Попробуйте сами ▸ Спишите из текста о стиле Шанель отрывок от слов «Мы видим, что» до слов «портной из Круа-Сент-Уэна.».

Текст для работы ▸
*-*-*
Мы видим, что техника одежды, которая через пятнадцать лет будет отличать Шанель, уже определяет особенности надетого ею в тот день костюма. Автором его, без сомнения, был скромный портной из Круа-Сент-Уэна.
Строгий жакет с узкими бортами; отложной воротник, контрастирующий своей почти мужской строгостью с кружевной пеной прелестных расшитых воротников а-ля Генрих II, которые стягивают шею и в которых остальные участницы этой кавалькады похожи на призрачные экспонаты из Музея костюма; шляпа отменного черного цвета, чей покрой уже подчиняется законам иной перспективы и делает анахроничным обилие вуалеток, органди и лент, которыми увенчаны головные уборы девиц Форшмер и Орланди, — так начинает возникать тот стиль, который, нарушив обычаи, отличит Габриэль Шанель от других женщин и вскоре сделает ее знаменитой.
Понедельник в Сен-Клу, вторник в Энгиене, среда в Трамбле, четверг в Отейе, пятница в Мезон-Лаффите, суббота в Венсенне, воскресенье в Лонгшане — жить с Этьенном значило ездить с ипподрома на ипподром.
*-*-*
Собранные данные
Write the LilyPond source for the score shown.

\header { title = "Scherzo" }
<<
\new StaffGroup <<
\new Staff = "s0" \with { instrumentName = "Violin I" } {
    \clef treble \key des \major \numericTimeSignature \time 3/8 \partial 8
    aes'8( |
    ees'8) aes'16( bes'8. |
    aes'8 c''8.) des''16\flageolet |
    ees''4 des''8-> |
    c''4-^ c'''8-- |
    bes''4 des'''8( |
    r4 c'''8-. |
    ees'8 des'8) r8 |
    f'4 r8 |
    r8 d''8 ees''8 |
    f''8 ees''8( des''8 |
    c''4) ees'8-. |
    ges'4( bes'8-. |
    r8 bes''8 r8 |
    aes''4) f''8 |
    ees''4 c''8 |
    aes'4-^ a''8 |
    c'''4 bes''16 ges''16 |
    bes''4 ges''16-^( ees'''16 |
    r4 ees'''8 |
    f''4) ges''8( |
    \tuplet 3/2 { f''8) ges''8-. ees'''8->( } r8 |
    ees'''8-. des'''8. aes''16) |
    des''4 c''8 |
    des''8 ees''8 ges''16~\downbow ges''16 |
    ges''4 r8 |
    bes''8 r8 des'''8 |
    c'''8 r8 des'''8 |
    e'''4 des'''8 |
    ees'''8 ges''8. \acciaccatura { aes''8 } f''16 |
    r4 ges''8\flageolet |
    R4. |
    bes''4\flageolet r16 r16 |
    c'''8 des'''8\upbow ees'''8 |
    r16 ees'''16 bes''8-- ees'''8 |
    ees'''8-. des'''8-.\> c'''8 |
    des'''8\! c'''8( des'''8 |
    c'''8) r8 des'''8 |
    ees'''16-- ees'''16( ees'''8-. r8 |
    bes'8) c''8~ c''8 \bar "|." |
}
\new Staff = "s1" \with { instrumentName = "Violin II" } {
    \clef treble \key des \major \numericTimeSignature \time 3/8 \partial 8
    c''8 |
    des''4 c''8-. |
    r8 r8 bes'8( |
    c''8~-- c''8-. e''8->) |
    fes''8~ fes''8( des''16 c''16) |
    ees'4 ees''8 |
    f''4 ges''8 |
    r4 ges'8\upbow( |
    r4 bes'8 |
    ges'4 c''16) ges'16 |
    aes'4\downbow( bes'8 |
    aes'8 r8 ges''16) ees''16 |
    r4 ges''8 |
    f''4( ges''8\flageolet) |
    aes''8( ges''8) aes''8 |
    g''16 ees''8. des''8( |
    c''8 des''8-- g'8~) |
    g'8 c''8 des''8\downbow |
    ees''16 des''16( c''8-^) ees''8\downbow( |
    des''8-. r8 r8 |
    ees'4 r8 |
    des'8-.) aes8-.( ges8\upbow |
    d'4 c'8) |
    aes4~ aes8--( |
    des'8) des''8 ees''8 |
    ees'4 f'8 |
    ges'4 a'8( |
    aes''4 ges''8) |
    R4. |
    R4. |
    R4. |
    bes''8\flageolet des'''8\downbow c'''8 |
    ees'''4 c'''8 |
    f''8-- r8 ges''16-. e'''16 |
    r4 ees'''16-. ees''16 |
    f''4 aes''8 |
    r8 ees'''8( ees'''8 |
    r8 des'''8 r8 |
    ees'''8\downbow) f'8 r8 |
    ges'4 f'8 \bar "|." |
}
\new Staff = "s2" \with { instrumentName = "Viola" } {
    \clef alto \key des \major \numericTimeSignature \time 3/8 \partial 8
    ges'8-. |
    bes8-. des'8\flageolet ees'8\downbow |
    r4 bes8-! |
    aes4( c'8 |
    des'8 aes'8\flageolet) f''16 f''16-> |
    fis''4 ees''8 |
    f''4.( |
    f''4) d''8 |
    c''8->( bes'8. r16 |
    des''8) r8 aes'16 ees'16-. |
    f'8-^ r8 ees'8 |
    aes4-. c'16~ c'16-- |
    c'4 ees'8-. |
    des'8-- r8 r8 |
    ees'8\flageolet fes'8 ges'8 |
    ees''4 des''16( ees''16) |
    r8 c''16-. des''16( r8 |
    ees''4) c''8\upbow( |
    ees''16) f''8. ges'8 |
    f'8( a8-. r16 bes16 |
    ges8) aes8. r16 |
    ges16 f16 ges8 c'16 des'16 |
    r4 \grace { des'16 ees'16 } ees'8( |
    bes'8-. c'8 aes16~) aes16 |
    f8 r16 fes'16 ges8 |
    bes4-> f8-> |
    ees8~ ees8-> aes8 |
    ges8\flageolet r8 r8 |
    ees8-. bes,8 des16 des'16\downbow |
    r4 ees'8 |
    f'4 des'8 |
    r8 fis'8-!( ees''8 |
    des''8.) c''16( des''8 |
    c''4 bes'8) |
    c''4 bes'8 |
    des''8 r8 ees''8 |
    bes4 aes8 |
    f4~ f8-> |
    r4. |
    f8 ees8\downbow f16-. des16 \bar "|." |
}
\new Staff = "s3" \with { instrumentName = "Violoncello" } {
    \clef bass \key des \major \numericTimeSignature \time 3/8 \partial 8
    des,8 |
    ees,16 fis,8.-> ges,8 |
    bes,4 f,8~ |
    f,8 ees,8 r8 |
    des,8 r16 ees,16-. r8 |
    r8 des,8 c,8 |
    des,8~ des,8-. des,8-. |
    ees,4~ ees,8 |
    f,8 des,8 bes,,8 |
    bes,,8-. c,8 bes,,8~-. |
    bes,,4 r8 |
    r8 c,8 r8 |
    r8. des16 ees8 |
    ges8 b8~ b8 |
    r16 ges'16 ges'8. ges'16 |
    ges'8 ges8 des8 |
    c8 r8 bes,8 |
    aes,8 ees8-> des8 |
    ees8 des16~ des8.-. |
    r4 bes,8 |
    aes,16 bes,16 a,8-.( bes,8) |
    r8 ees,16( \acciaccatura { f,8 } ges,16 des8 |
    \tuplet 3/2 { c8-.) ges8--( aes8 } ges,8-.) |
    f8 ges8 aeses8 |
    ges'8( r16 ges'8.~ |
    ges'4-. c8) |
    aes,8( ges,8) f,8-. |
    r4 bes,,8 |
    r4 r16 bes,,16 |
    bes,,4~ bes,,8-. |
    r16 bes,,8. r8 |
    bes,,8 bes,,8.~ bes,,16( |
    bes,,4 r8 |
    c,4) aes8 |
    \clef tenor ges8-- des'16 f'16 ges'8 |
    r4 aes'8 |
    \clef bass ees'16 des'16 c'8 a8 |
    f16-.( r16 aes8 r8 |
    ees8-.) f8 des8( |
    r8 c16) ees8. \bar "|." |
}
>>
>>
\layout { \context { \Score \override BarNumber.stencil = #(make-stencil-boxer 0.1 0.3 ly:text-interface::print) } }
*-*-*
Ответ к заданию ▸
Мы видим, что техника одежды, которая через пятнадцать лет будет отличать Шанель, уже определяет особенности надетого ею в тот день костюма. Автором его, без сомнения, был скромный портной из Круа-Сент-Уэна.